* Directions: Your output should be everything below from the line containing "Figure 1. ( a" down to the line containing "Figure 4. Mechanism", both ends included, copied exactly, with pictures left out.

* Records to use:
= = =
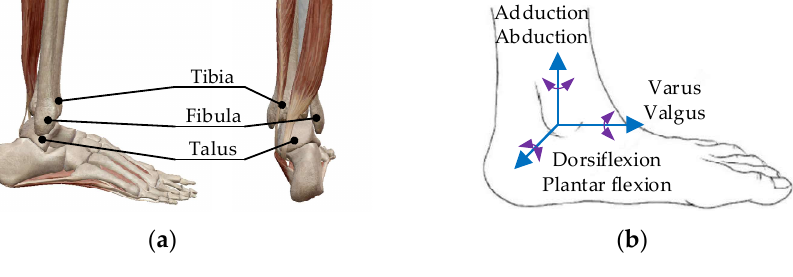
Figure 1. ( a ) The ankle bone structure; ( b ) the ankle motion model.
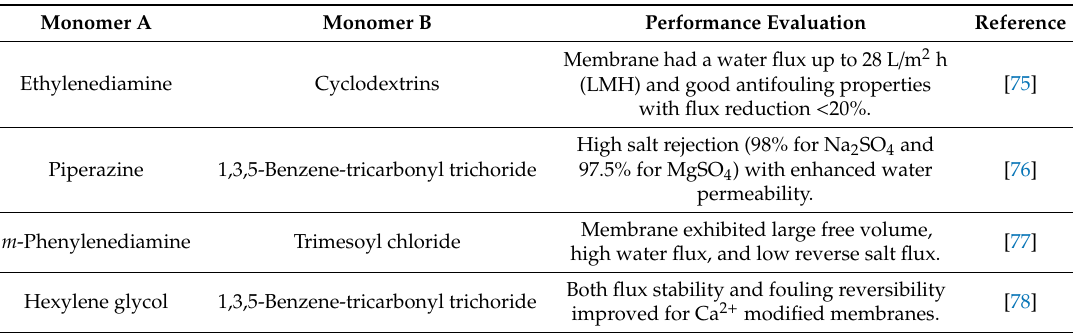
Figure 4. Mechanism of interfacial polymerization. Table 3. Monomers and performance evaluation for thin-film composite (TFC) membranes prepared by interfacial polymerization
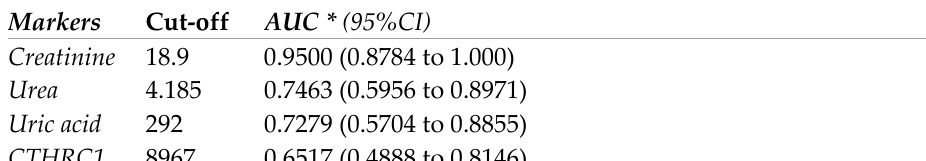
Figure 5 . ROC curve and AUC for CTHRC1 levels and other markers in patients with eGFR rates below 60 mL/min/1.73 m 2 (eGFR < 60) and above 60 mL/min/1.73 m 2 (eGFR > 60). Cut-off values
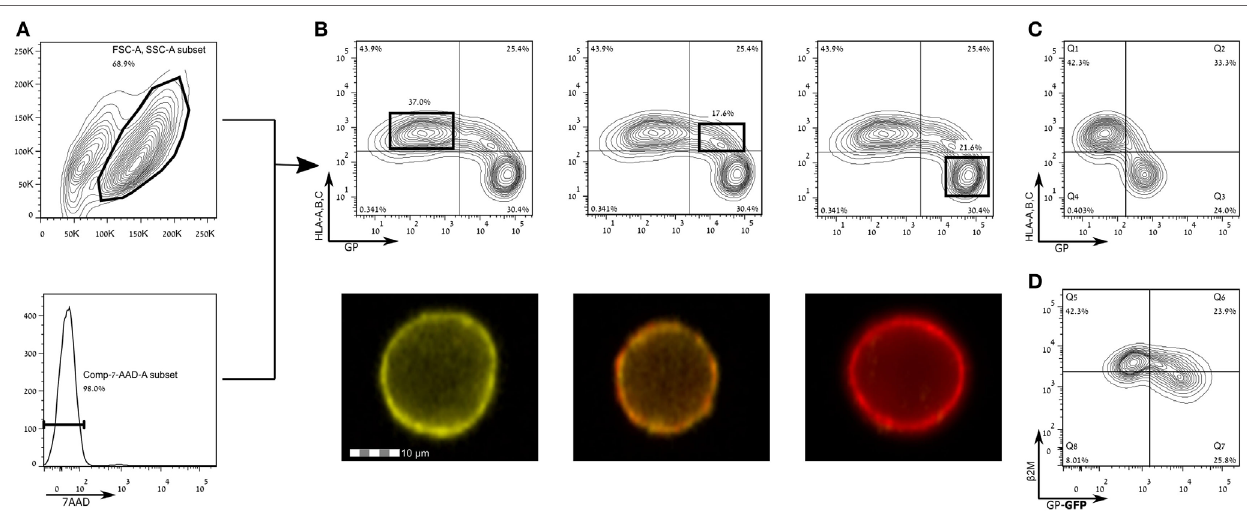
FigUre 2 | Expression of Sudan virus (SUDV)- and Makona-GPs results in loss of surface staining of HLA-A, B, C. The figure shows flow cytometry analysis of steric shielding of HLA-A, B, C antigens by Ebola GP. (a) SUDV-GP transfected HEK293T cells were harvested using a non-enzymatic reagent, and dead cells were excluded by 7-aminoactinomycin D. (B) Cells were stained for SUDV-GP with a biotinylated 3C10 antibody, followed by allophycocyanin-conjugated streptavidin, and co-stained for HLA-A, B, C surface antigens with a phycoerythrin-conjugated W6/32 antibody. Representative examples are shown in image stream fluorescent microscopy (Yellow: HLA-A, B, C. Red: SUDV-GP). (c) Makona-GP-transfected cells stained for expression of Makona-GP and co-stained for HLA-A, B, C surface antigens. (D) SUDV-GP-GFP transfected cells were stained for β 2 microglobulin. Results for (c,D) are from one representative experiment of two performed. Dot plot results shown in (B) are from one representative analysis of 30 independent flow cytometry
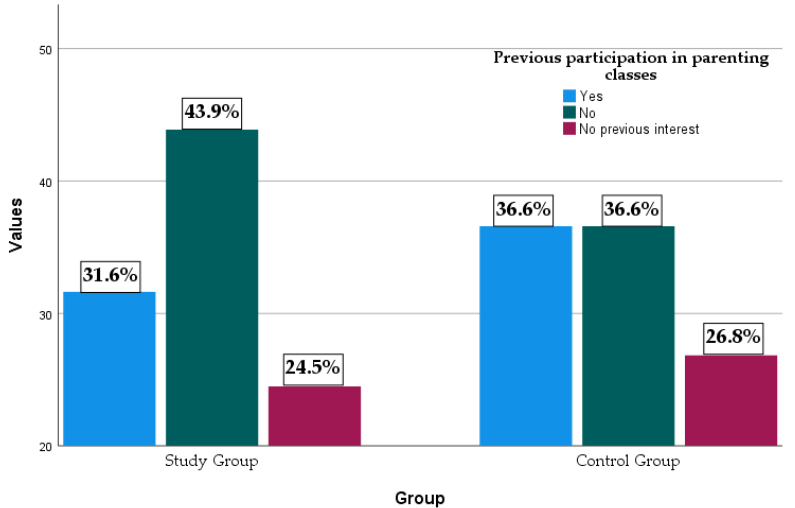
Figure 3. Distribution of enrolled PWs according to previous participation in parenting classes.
= = =
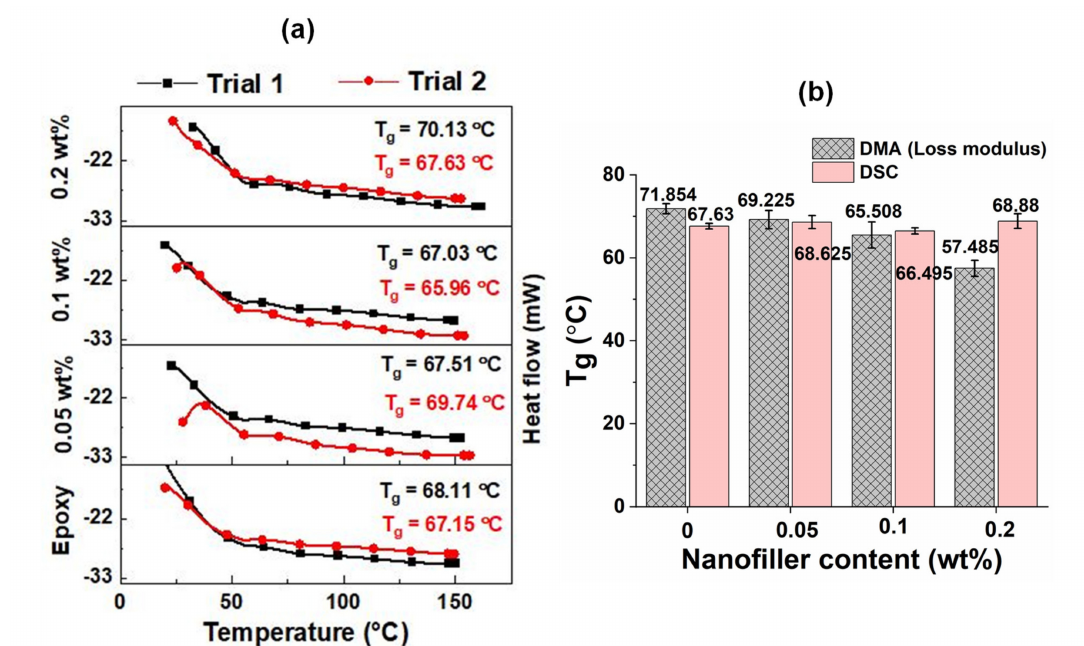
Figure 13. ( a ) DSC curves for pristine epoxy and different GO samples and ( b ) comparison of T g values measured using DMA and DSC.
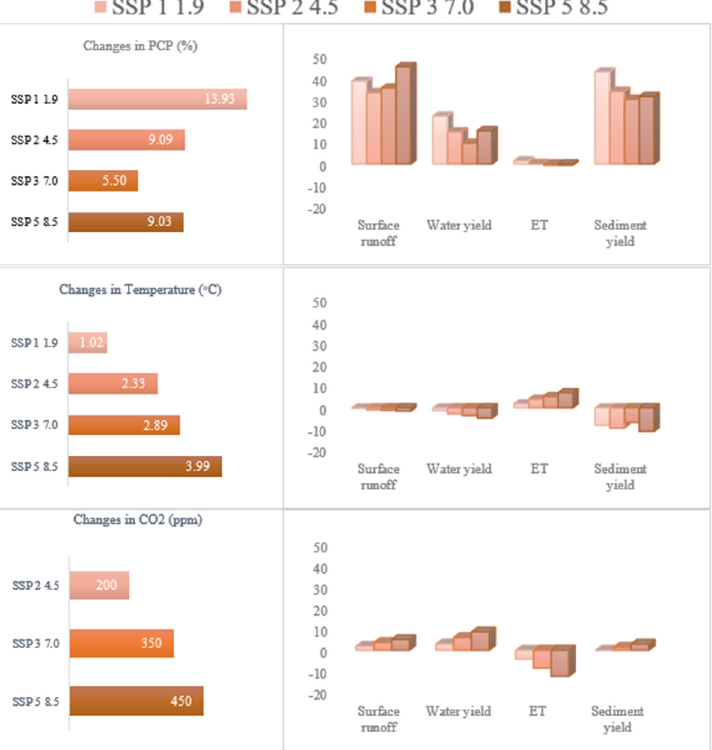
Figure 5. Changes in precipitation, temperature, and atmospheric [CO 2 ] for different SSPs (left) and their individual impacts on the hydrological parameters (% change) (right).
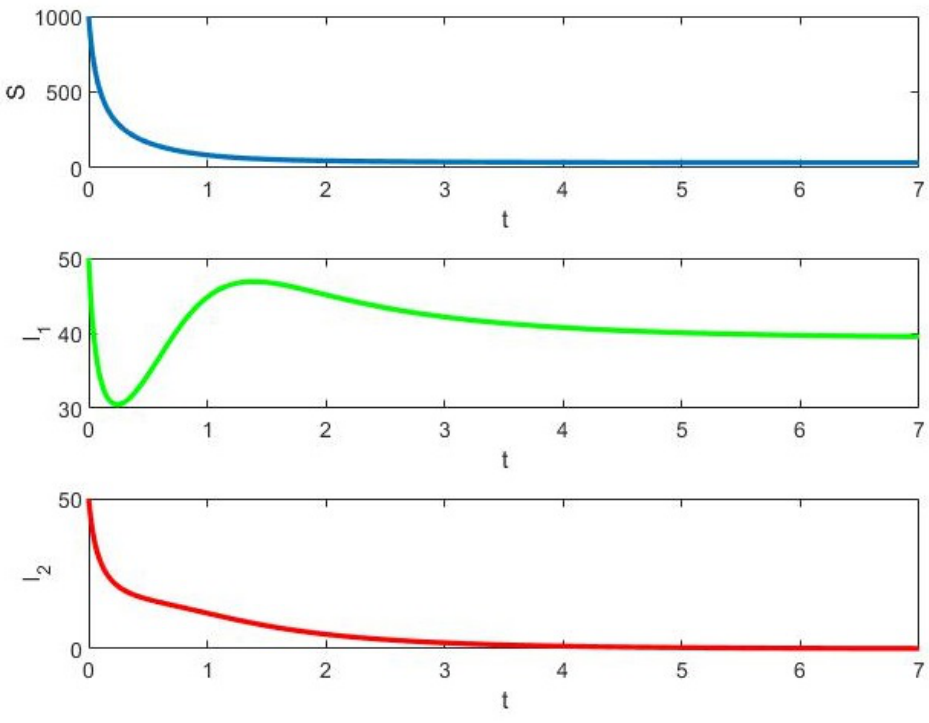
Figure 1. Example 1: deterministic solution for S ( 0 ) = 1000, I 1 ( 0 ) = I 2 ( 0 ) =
= = =
* Answer space:
Figure 1. ( a ) The ankle bone structure; ( b ) the ankle motion model.
Figure 4. Mechanism of interfacial polymerization. Table 3. Monomers and performance evaluation for thin-film composite (TFC) membranes prepared by interfacial polymerization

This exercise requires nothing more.